Chacun dit à sa manière sa relation à Dieu. Chacun rend compte de sa lecture des Écritures. Chacun retrace son chemin de spiritualité. Chacun exprime ce qu’il comprend de Dieu. Et ces paroles, dans leur diversité existentielle, spirituelle et théologique, aident ceux qui les écoutent ; cela les aident à comprendre qu’eux aussi, tels qu’ils sont et d’où qu’ils viennent, sont au bénéfice de ce Souffle et de cette Parole.
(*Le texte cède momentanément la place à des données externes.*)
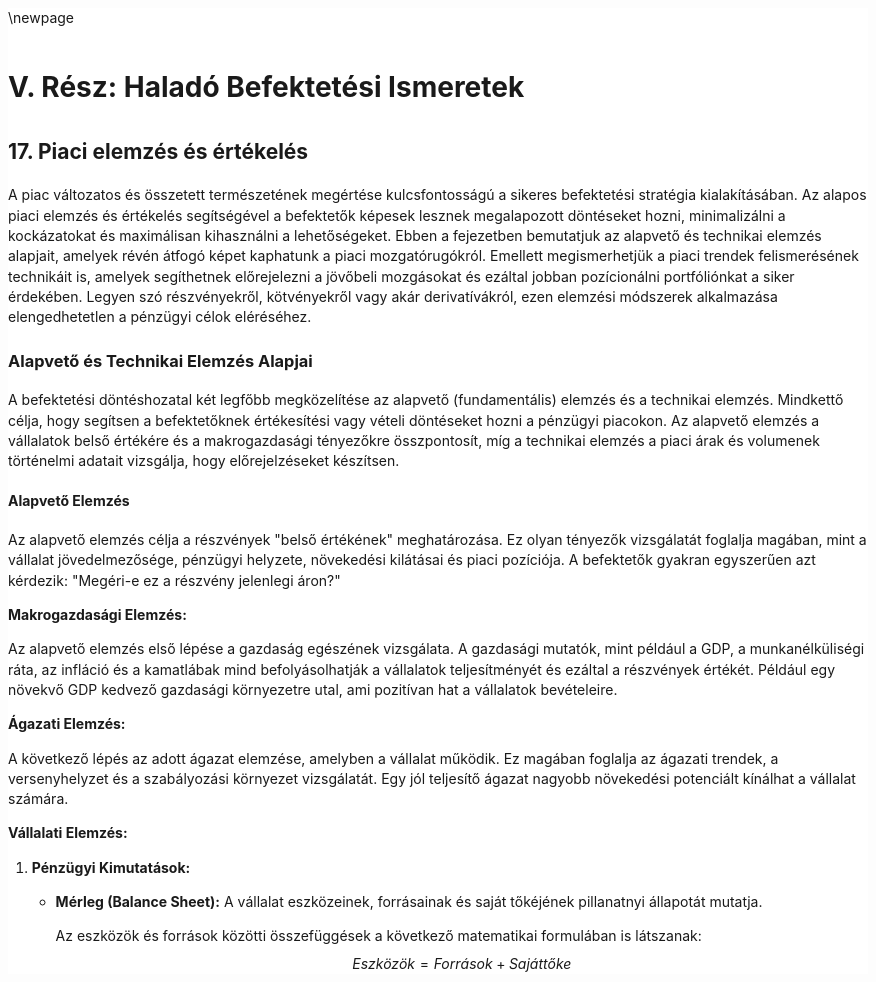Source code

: \newpage

# **V. Rész: Haladó Befektetési Ismeretek**

## 17. Piaci elemzés és értékelés

A piac változatos és összetett természetének megértése kulcsfontosságú a sikeres befektetési stratégia kialakításában. Az alapos piaci elemzés és értékelés segítségével a befektetők képesek lesznek megalapozott döntéseket hozni, minimalizálni a kockázatokat és maximálisan kihasználni a lehetőségeket. Ebben a fejezetben bemutatjuk az alapvető és technikai elemzés alapjait, amelyek révén átfogó képet kaphatunk a piaci mozgatórugókról. Emellett megismerhetjük a piaci trendek felismerésének technikáit is, amelyek segíthetnek előrejelezni a jövőbeli mozgásokat és ezáltal jobban pozícionálni portfóliónkat a siker érdekében. Legyen szó részvényekről, kötvényekről vagy akár derivatívákról, ezen elemzési módszerek alkalmazása elengedhetetlen a pénzügyi célok eléréséhez.

### Alapvető és Technikai Elemzés Alapjai

A befektetési döntéshozatal két legfőbb megközelítése az alapvető (fundamentális) elemzés és a technikai elemzés. Mindkettő célja, hogy segítsen a befektetőknek értékesítési vagy vételi döntéseket hozni a pénzügyi piacokon. Az alapvető elemzés a vállalatok belső értékére és a makrogazdasági tényezőkre összpontosít, míg a technikai elemzés a piaci árak és volumenek történelmi adatait vizsgálja, hogy előrejelzéseket készítsen.

#### Alapvető Elemzés

Az alapvető elemzés célja a részvények "belső értékének" meghatározása. Ez olyan tényezők vizsgálatát foglalja magában, mint a vállalat jövedelmezősége, pénzügyi helyzete, növekedési kilátásai és piaci pozíciója. A befektetők gyakran egyszerűen azt kérdezik: "Megéri-e ez a részvény jelenlegi áron?"

**Makrogazdasági Elemzés:**

Az alapvető elemzés első lépése a gazdaság egészének vizsgálata. A gazdasági mutatók, mint például a GDP, a munkanélküliségi ráta, az infláció és a kamatlábak mind befolyásolhatják a vállalatok teljesítményét és ezáltal a részvények értékét. Például egy növekvő GDP kedvező gazdasági környezetre utal, ami pozitívan hat a vállalatok bevételeire.

**Ágazati Elemzés:**

A következő lépés az adott ágazat elemzése, amelyben a vállalat működik. Ez magában foglalja az ágazati trendek, a versenyhelyzet és a szabályozási környezet vizsgálatát. Egy jól teljesítő ágazat nagyobb növekedési potenciált kínálhat a vállalat számára.

**Vállalati Elemzés:**

1. **Pénzügyi Kimutatások:**

   - **Mérleg (Balance Sheet):** A vállalat eszközeinek, forrásainak és saját tőkéjének pillanatnyi állapotát mutatja. 
   
     Az eszközök és források közötti összefüggések a következő matematikai formulában is látszanak:
     $$
     Eszközök = Források + Saját tőke
     $$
Il arrive parfois que la diversité de Pentecôte, celle des effets de l’Esprit et de la Parole entraînant celle des paroles des disciples, soit incompréhensible, ou inacceptable. Cela peut arriver dans l’orgueil de penser détenir la vérité au sujet de la foi, de la vie spirituelle, de la théologie ou/et dans la peur d’être fragilisé par la différence et la pluralité. L’association de l’orgueil et de la peur produit des réactions de rejet, de jugement, de condamnation de ceux qui croient différemment, pensent différemment, parlent différemment, vivent différemment. Toute l’histoire de l’Église et de chacune des Églises en est tissée. Chaque croyant, dans son histoire, y est confronté et même doit affronter cette question de la diversité des effets de l’Esprit et des paroles des croyants. Et si je dis affronter, c’est qu’il s’agit parfois d’un rude combat, non pas contre l’autre, mais contre l’orgueil et la peur, contre la propension à penser qu’en matière de foi comme ailleurs il s’agit d’avoir raison, contre les plis bien amidonnés, les raideurs intérieurs hérités de l’éducation et de la culture.
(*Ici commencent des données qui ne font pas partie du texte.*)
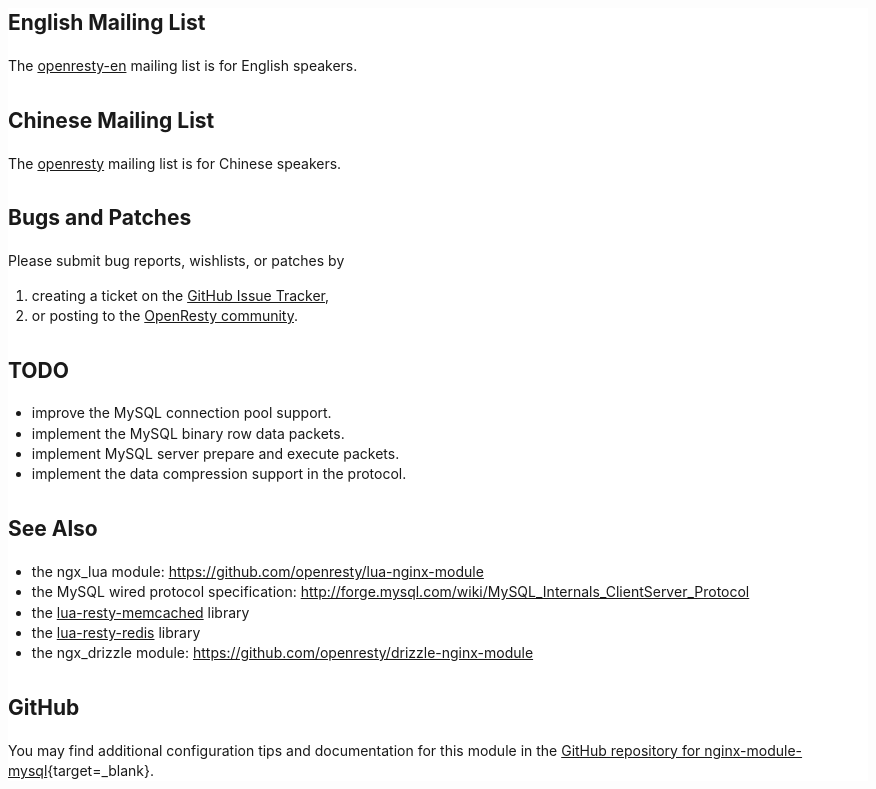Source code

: ## English Mailing List

The [openresty-en](https://groups.google.com/group/openresty-en) mailing list is for English speakers.

## Chinese Mailing List

The [openresty](https://groups.google.com/group/openresty) mailing list is for Chinese speakers.

## Bugs and Patches

Please submit bug reports, wishlists, or patches by

1. creating a ticket on the [GitHub Issue Tracker](http://github.com/agentzh/lua-resty-mysql/issues),
1. or posting to the [OpenResty community](https://github.com/openresty/lua-nginx-module#community).

## TODO

* improve the MySQL connection pool support.
* implement the MySQL binary row data packets.
* implement MySQL server prepare and execute packets.
* implement the data compression support in the protocol.

## See Also
* the ngx_lua module: https://github.com/openresty/lua-nginx-module
* the MySQL wired protocol specification: http://forge.mysql.com/wiki/MySQL_Internals_ClientServer_Protocol
* the [lua-resty-memcached](https://github.com/agentzh/lua-resty-memcached) library
* the [lua-resty-redis](https://github.com/agentzh/lua-resty-redis) library
* the ngx_drizzle module: https://github.com/openresty/drizzle-nginx-module


## GitHub

You may find additional configuration tips and documentation for this module in the [GitHub repository for 
nginx-module-mysql](https://github.com/openresty/lua-resty-mysql){target=_blank}.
L’Esprit souffle là également,

il déplace les évidences et les attentes,
il pousse au mouvement de la pensée, à la dynamique des relations, aux débats et même à la dispute théologique,
il fait apparaître et prendre conscience de la diversité des interprétations des textes bibliques
il ouvre au dialogue et à son approfondissement.
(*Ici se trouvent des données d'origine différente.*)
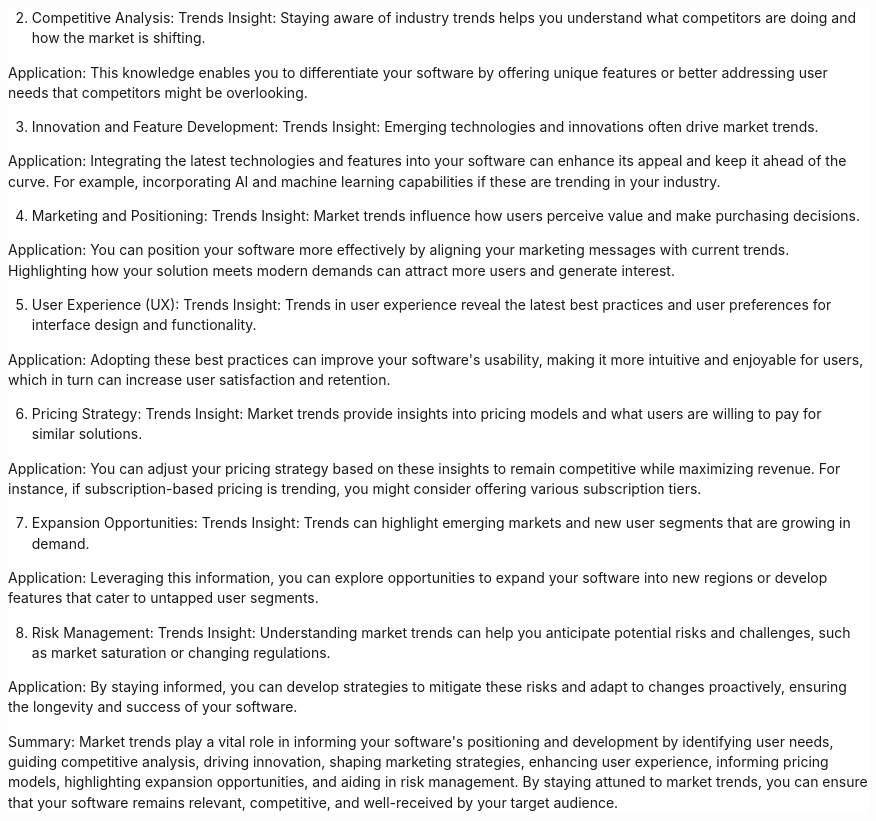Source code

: 2. Competitive Analysis:
Trends Insight: Staying aware of industry trends helps you understand what competitors are doing and how the market is shifting.

Application: This knowledge enables you to differentiate your software by offering unique features or better addressing user needs that competitors might be overlooking.

3. Innovation and Feature Development:
Trends Insight: Emerging technologies and innovations often drive market trends.

Application: Integrating the latest technologies and features into your software can enhance its appeal and keep it ahead of the curve. For example, incorporating AI and machine learning capabilities if these are trending in your industry.

4. Marketing and Positioning:
Trends Insight: Market trends influence how users perceive value and make purchasing decisions.

Application: You can position your software more effectively by aligning your marketing messages with current trends. Highlighting how your solution meets modern demands can attract more users and generate interest.

5. User Experience (UX):
Trends Insight: Trends in user experience reveal the latest best practices and user preferences for interface design and functionality.

Application: Adopting these best practices can improve your software's usability, making it more intuitive and enjoyable for users, which in turn can increase user satisfaction and retention.

6. Pricing Strategy:
Trends Insight: Market trends provide insights into pricing models and what users are willing to pay for similar solutions.

Application: You can adjust your pricing strategy based on these insights to remain competitive while maximizing revenue. For instance, if subscription-based pricing is trending, you might consider offering various subscription tiers.

7. Expansion Opportunities:
Trends Insight: Trends can highlight emerging markets and new user segments that are growing in demand.

Application: Leveraging this information, you can explore opportunities to expand your software into new regions or develop features that cater to untapped user segments.

8. Risk Management:
Trends Insight: Understanding market trends can help you anticipate potential risks and challenges, such as market saturation or changing regulations.

Application: By staying informed, you can develop strategies to mitigate these risks and adapt to changes proactively, ensuring the longevity and success of your software.

Summary:
Market trends play a vital role in informing your software's positioning and development by identifying user needs, guiding competitive analysis, driving innovation, shaping marketing strategies, enhancing user experience, informing pricing models, highlighting expansion opportunities, and aiding in risk management. By staying attuned to market trends, you can ensure that your software remains relevant, competitive, and well-received by your target audience.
Pentecôte est fête de la diversité heureuse et bénie, et l’Esprit de Dieu qui y est célébré est un esprit de communion, communion par le don, par la Parole et l’Esprit donnés et non par leurs effets, communion en Celui qui donne et non en ceux qui reçoivent. La communion s’enracine au-delà de ce que nous expérimentons, pensons et incarnons, de même que Dieu est au-delà de ce que nous disons de lui. Et c’est ainsi que nous pouvons être rassemblés, sans exiger que tous soient plus ou semblables. C’est ainsi que nous pouvons éprouver de la curiosité et de la joie de la présence des autres différents. L’Église de Pentecôte est l’Église de l’Esprit de reconnaissance, reconnaissance dans les trois sens du terme : 

la découverte/ l’exploration,
la connaissance mutuelle/l’identification mais qui ne doit pas enfermer autrui,
et la gratitude pour la Parole de création et de résurrection adressée à chacun de nous et pour la communion qui nous réunit, la gratitude pour la diversité et la liberté que la diversité suppose et implique, la gratitude pour la confiance qui, malgré tout, nous est donnée.